900 ans d’histoire à Fontevraud (7/7). Les fouilles dans l’église abbatiale

Vue du transept de l’abbatiale actuelle de Fontevraud, avec les traces de labour ayant précédé la construction de la première église, dont on perçoit le mur nord. © B. Rousseau, Conservation du patrimoine de Maine-et-Loire
Derrière les murs de l’ancienne clôture de Fontevraud se cache un joyau de l’architecture monastique. Dans cette abbaye royale devenue redoutable prison, le visiteur attentif découvre, inscrites sur les murs de tuffeau, les traces de 900 ans d’histoire. À l’occasion de l’anniversaire de la naissance de sa plus célèbre pensionnaire, Aliénor d’Aquitaine (1124-1204), et de quarante années d’opérations archéologiques menées depuis 1983, Archéologia revient sur l’histoire mille-feuilles de ce lieu et des fouilles qui ont permis de mieux le comprendre.

.....

**PROBLÈME ÉCRIT**
Transcrivez un passage de l'extrait sur Fontevraud : partez des mots « Vue du transept » et arrêtez-vous après « mieux le comprendre. ».

.....

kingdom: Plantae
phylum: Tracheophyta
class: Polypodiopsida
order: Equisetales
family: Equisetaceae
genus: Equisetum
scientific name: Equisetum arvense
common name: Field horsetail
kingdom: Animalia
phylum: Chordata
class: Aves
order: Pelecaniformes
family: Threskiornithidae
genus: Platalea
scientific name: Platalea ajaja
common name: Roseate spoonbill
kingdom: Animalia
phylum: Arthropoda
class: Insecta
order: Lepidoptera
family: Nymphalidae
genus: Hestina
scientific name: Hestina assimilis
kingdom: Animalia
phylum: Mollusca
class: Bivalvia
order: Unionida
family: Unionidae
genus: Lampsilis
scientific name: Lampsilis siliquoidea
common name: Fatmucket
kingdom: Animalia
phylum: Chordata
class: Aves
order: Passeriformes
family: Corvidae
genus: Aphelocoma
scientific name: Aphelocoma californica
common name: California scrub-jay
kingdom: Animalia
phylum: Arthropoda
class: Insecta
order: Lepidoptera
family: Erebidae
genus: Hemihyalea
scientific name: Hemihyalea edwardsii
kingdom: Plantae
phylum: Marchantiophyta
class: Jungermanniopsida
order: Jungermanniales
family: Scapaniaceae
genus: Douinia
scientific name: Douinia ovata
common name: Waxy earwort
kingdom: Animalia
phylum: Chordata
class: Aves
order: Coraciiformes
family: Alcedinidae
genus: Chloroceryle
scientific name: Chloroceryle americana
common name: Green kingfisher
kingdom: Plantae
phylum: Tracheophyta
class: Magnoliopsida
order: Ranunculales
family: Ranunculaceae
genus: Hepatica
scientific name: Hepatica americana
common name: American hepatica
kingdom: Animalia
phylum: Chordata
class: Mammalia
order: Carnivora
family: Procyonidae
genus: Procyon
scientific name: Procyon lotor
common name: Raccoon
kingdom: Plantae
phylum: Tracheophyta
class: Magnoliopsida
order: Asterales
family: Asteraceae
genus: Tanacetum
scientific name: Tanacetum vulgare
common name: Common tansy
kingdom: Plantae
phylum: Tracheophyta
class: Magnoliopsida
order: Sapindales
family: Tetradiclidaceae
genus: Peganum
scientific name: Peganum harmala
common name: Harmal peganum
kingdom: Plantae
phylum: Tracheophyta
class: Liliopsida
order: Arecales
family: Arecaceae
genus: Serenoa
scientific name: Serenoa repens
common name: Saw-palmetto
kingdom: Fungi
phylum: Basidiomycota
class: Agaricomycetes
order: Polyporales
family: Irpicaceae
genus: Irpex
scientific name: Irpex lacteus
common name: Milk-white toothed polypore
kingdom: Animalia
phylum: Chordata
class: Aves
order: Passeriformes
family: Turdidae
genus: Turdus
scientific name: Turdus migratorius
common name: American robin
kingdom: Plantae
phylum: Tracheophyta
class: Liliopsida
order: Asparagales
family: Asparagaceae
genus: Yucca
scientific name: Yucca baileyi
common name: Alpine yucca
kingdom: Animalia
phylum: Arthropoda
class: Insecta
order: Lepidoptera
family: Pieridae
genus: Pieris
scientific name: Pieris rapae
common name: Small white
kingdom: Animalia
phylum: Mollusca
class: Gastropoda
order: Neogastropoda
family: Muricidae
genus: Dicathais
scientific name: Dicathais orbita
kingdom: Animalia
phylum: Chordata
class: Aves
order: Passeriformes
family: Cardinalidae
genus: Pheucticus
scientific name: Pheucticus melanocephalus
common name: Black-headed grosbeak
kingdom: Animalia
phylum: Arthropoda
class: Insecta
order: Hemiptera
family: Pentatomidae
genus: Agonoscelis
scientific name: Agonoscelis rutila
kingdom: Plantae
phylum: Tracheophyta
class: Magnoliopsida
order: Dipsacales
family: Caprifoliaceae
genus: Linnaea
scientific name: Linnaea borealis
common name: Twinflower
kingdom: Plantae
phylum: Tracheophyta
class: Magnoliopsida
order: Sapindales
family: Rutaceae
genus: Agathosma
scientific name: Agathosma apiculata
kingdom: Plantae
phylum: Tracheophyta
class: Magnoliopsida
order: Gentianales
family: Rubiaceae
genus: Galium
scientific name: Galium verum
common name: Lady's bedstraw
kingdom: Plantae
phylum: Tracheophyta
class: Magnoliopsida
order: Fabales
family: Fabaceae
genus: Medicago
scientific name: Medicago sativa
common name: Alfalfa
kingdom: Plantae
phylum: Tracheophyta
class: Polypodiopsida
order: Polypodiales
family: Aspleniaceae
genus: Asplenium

.....

**SOLUTION CI-DESSOUS**
Vue du transept de l’abbatiale actuelle de Fontevraud, avec les traces de labour ayant précédé la construction de la première église, dont on perçoit le mur nord. © B. Rousseau, Conservation du patrimoine de Maine-et-Loire
Derrière les murs de l’ancienne clôture de Fontevraud se cache un joyau de l’architecture monastique. Dans cette abbaye royale devenue redoutable prison, le visiteur attentif découvre, inscrites sur les murs de tuffeau, les traces de 900 ans d’histoire. À l’occasion de l’anniversaire de la naissance de sa plus célèbre pensionnaire, Aliénor d’Aquitaine (1124-1204), et de quarante années d’opérations archéologiques menées depuis 1983, Archéologia revient sur l’histoire mille-feuilles de ce lieu et des fouilles qui ont permis de mieux le comprendre.